Sunday 4 September 2016

Go. The Mass is ended.

Thanks be to God.

Huh? 'It's over at last - what a relief - thank God - I can leave now'? Well, that's one way of looking at it, for a bored and ill-catechised teenager, possibly (to the shame of us adults).

But, no. Hearing these words of dismissal, we should be reminded of Our Lord's final words on the Cross in St John's account: 'It is completed'.

St John's whole Gospel can be summarised, some say, by Jesus's question to His friends, 'And who do you say that I am?' Johann Sebastian Bach's great St John Passion presents this question in some of the most poignant music ever created, and also proposes our answer to it, as the Passion story unfolds.

The pivotal section of this magnificent work by 'theologian Bach' is the aria Es ist vollbracht ('it is completed'). It is spoken (i.e., sung) by a witness to the Crucifixion, and comes immediately after the death of Jesus, or rather after a minute or two of absolute silence from the performers in which the hearer is invited to contemplate what s/he has just 'witnessed'.

In the Bach St John Passion, the witness is now pondering so quietly, so wonderingly,
'What is completed? Is it... as He said? Is it possible... that this death - which I have just witnessed - is for me? That this Man's death is unlike any other, and in fact gives the whole world, gives me, eternal life and eternal liberation from sin and its appalling consequences?'
Suddenly, the singer's voice, the voice of the witness by the Cross, recalls to us all the prophesies of all the ages as the voice breaks out confidently in a loud cry of recognition that the hero of Judah would one day come to us, would struggle with the forces of darkness and corruption and would triumph. And then once again, quietness, as realisation confirms in the witness, in us, a new faith that what has happened is indeed the truth as the ancients, and Jesus Himself, had foretold, and that His death, which so seems like failure at first sight, is in fact the promised triumph, the supreme Divine act of redemption which has been longed-for over centuries, believed by the prophets and the ancestors, and is now actually happening. What He promised has come to pass. His work of Redemption is completed. Es ist vollbracht.
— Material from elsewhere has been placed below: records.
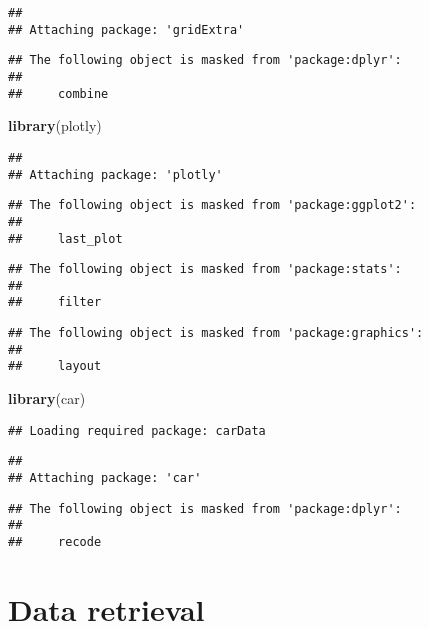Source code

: \documentclass[
]{article}
\newenvironment{Shaded}{\begin{snugshade}}{\end{snugshade}}
\newcommand{\FunctionTok}[1]{\textcolor[rgb]{0.13,0.29,0.53}{\textbf{#1}}}
\newcommand{\NormalTok}[1]{#1}
\begin{document}
\begin{verbatim}
## 
## Attaching package: 'gridExtra'
\end{verbatim}

\begin{verbatim}
## The following object is masked from 'package:dplyr':
## 
##     combine
\end{verbatim}

\begin{Shaded}
\begin{Highlighting}[]
\FunctionTok{library}\NormalTok{(plotly)}
\end{Highlighting}
\end{Shaded}

\begin{verbatim}
## 
## Attaching package: 'plotly'
\end{verbatim}

\begin{verbatim}
## The following object is masked from 'package:ggplot2':
## 
##     last_plot
\end{verbatim}

\begin{verbatim}
## The following object is masked from 'package:stats':
## 
##     filter
\end{verbatim}

\begin{verbatim}
## The following object is masked from 'package:graphics':
## 
##     layout
\end{verbatim}

\begin{Shaded}
\begin{Highlighting}[]
\FunctionTok{library}\NormalTok{(car)}
\end{Highlighting}
\end{Shaded}

\begin{verbatim}
## Loading required package: carData
\end{verbatim}

\begin{verbatim}
## 
## Attaching package: 'car'
\end{verbatim}

\begin{verbatim}
## The following object is masked from 'package:dplyr':
## 
##     recode
\end{verbatim}

\hypertarget{data-retrieval}{%
\section{Data retrieval}\label{data-retrieval}}
\end{document}
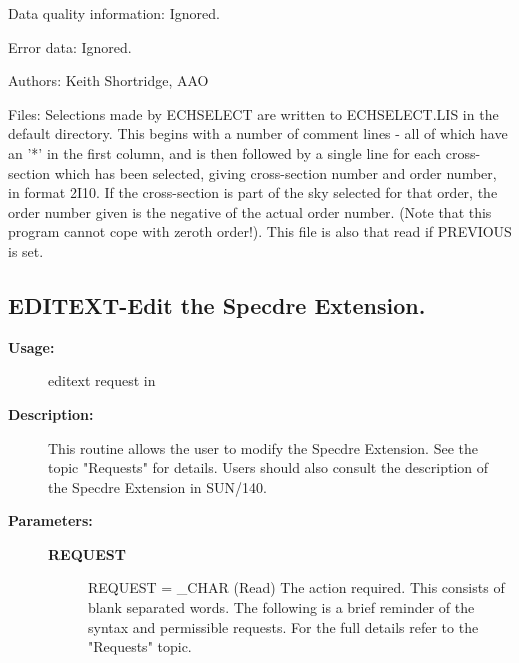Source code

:\begin{description}
\begin{description}
\begin{terminalv}
 Data quality information:  Ignored.

 Error data: Ignored.

 Authors: Keith Shortridge, AAO

 Files:
    Selections made by ECHSELECT are written to ECHSELECT.LIS in the
    default directory.  This begins with a number of comment lines -
    all of which have an '*' in the first column, and is then followed
    by a single line for each cross-section which has been selected,
    giving cross-section number and order number, in format 2I10.
    If the cross-section is part of the sky selected for that order,
    the order number given is the negative of the actual order number.
    (Note that this program cannot cope with zeroth order!).  This
    file is also that read if PREVIOUS is set.
\end{terminalv}
\end{description}
\subsection{EDITEXT-\label{EDITEXT}Edit the Specdre Extension.}
\begin{description}

\item [\textbf{Usage:}]

   editext request in


\item [\textbf{Description:}]

   This routine allows the user to modify the Specdre Extension. See
   the topic "Requests" for details. Users should also consult the
   description of the Specdre Extension in SUN/140.

\item [\textbf{Parameters:}]
\begin{description}
\item [\textbf{REQUEST}]
REQUEST = \_CHAR (Read)
   The action required. This consists of blank separated words.
   The following is a brief reminder of the syntax and permissible
   requests. For the full details refer to the "Requests" topic.


\end{description}
\end{description}
\end{description}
In the Mass, time itself falls away and all is now. By the power of the Holy Spirit, we are no longer in time, but in eternity. The Crucifixion of the Lord is present to me now and I am present to the Son of God on His Cross now, as he offers, in pain and suffering and out of love alone, His one eternal sacrifice of His Body and Blood, which is the Mass. At Mass, the Redeemer of the world, the long-promised conquering hero of Judah, is present to me and I am present at the foot of the Cross on which He completes the work of redemption.



At then end of Mass, then, like the witness in Bach's dramatisation of the Passion according to St John, we too recognise and acclaim, 'It is completed'. The Redemption of the world is completed at the completion of the Mass which is the same, one perfect sacrifice.

The only adequate response from our hearts is as we are sent from the church to make Jesus Christ known to the world He has redeemed is, 'Thanks be to God'.

Thy Will be done. Lord, I go from Mass to do Your Will. Thanks be to God.